Up and down, up and down. These things can feel so discouraging at first. But then this strange work of peace happens and I feel myself adjusting. Again. Adjusting to the harness, adjusting to the idea of surgery, adjusting to the cast, adjusting to a different cast…and before I know it, things don’t feel impossible anymore. There’s no question that having my 4 month old living in a spica cast is wearing on me and I am counting the days until it comes off, but we’re doing it.

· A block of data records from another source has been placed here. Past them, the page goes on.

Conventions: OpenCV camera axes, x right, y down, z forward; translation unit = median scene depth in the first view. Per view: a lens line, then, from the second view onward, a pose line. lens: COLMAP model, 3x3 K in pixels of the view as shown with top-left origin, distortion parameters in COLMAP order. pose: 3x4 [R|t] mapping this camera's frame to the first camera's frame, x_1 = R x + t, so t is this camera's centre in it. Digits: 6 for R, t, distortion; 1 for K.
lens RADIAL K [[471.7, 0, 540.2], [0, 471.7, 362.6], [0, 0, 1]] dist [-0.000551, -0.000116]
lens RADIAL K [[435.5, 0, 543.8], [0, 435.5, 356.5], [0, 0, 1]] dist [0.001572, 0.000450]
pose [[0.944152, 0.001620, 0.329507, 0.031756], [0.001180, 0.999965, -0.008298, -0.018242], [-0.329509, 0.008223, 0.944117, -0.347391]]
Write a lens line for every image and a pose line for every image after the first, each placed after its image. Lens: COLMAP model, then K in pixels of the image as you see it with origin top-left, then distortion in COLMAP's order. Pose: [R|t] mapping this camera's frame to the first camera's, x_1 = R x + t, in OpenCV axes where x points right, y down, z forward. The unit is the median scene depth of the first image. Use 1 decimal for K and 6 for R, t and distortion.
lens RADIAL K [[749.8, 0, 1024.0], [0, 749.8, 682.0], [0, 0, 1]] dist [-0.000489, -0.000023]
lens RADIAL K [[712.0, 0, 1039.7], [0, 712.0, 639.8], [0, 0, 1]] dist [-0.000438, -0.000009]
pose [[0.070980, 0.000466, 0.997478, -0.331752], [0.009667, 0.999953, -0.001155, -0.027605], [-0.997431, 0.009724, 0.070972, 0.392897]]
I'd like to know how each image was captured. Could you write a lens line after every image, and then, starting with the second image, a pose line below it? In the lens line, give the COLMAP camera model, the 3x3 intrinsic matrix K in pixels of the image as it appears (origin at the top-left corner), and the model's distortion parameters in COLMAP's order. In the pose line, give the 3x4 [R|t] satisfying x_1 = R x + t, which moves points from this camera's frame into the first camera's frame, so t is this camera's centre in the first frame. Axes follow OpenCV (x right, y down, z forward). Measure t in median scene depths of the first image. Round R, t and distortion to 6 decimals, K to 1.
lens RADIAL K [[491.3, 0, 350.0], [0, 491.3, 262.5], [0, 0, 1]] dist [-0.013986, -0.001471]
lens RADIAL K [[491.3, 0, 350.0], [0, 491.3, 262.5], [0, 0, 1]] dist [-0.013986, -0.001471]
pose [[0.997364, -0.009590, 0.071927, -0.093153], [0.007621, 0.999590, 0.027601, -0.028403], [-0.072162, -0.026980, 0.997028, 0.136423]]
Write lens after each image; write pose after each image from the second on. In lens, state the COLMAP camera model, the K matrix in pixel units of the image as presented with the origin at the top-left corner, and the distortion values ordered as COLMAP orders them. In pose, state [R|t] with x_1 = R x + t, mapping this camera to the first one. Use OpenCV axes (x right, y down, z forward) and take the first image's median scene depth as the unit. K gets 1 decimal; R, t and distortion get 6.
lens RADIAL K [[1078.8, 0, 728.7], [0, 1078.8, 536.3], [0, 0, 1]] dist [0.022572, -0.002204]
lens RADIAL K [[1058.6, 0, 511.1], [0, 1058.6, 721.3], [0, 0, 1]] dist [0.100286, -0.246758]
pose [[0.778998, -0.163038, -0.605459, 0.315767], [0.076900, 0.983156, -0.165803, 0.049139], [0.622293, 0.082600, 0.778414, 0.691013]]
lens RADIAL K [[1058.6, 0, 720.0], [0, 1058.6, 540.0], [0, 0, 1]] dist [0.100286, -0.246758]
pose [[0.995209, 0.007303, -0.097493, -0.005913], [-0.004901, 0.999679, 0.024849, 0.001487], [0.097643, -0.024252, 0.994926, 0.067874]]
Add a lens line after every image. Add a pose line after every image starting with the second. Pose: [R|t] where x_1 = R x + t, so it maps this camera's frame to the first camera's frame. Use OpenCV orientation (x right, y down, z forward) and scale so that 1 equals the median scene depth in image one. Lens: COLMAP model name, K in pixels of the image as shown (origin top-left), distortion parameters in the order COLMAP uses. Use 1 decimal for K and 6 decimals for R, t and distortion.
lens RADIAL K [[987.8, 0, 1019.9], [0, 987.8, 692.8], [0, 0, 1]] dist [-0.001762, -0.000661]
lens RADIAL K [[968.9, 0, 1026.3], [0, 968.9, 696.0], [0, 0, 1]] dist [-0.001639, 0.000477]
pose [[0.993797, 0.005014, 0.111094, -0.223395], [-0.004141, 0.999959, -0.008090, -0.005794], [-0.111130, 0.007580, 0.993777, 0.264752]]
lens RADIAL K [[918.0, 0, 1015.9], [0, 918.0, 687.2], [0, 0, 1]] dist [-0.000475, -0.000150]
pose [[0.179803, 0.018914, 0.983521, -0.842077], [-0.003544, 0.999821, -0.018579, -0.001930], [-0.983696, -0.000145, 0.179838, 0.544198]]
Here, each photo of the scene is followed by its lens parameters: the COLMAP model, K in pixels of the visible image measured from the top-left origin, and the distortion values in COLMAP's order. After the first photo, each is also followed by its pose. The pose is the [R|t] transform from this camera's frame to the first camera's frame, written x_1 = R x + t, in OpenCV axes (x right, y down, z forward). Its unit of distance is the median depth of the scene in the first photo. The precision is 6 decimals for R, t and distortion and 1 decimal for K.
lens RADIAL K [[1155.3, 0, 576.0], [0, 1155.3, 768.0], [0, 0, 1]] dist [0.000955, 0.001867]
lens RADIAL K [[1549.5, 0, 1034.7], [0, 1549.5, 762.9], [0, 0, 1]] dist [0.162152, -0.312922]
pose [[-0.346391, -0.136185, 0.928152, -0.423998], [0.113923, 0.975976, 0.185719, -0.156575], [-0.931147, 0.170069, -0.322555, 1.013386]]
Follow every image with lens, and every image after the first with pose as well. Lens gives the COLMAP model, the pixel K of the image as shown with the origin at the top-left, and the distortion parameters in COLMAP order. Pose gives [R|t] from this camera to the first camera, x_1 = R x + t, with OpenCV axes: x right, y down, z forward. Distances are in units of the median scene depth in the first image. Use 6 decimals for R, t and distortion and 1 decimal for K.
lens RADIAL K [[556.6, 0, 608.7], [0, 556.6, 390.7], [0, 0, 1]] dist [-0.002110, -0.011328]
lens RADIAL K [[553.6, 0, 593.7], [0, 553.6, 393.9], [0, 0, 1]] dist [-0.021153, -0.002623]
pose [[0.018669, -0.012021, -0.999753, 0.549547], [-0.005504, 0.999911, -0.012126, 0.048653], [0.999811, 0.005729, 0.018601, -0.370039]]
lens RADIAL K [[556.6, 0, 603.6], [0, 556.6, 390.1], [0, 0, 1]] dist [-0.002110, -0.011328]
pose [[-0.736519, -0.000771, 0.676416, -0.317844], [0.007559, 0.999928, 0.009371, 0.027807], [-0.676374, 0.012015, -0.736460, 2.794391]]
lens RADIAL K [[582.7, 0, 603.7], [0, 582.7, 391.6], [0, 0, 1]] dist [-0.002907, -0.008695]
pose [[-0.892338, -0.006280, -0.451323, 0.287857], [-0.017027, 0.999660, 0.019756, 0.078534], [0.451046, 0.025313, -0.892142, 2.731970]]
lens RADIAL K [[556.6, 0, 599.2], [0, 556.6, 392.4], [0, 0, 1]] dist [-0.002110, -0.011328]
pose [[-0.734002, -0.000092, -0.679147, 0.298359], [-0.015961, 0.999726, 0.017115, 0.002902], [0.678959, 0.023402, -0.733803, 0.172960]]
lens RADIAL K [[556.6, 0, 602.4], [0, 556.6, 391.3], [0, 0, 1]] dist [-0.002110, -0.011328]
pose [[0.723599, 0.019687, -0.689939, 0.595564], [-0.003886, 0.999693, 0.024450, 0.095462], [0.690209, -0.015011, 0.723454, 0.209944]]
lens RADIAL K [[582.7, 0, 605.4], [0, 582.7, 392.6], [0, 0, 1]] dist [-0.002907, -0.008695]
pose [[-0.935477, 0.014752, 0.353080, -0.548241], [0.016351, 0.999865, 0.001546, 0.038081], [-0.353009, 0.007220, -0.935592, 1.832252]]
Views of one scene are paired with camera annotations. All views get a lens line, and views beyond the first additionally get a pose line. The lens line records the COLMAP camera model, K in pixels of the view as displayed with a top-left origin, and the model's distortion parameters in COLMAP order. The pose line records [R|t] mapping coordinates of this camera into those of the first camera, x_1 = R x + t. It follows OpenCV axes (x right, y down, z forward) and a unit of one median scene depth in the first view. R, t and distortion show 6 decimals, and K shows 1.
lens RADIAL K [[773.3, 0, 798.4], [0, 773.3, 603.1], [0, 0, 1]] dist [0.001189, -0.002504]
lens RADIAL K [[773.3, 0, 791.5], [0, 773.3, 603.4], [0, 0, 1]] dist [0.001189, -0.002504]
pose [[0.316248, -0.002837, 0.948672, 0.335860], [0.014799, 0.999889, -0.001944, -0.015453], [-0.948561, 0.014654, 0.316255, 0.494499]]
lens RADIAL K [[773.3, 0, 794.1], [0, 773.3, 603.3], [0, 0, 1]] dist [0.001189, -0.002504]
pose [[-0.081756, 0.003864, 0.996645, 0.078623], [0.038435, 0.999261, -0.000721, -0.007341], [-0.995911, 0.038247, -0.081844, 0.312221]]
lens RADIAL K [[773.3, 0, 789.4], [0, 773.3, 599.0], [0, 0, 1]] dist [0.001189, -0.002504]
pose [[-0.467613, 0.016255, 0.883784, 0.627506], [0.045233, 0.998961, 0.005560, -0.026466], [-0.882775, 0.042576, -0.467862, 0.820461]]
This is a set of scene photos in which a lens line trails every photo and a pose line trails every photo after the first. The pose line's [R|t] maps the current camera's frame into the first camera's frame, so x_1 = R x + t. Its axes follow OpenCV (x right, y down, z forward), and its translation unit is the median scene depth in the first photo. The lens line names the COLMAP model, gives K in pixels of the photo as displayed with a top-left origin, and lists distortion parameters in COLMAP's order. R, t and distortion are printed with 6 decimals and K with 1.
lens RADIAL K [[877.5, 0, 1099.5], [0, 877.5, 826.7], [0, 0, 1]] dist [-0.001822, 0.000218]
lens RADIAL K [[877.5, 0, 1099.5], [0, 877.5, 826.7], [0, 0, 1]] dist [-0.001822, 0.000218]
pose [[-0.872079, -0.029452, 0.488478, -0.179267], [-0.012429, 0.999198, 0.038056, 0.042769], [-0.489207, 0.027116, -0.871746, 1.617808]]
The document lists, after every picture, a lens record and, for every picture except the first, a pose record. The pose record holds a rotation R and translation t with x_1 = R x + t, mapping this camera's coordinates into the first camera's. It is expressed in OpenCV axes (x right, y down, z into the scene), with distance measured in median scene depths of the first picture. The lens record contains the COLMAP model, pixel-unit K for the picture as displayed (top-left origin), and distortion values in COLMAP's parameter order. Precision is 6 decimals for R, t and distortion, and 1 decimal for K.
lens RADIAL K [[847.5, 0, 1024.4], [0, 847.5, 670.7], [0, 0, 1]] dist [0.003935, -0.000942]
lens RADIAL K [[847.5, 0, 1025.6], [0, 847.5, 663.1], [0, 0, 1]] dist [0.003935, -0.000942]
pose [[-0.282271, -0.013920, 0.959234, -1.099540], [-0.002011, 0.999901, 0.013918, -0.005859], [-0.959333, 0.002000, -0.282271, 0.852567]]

It’s amazing what we can get used to. The human capacity to adjust is incredible. Something about having this bulky cast now will make the final stretch with the “shorts” cast feel like a breeze. From where I stand now, the months we thought she’d be in the harness doesn’t sound so hard at all. Call it survival or perspective or resilience but I am thankful that God placed it in the hearts of the humans he created. He sure knew we would need it.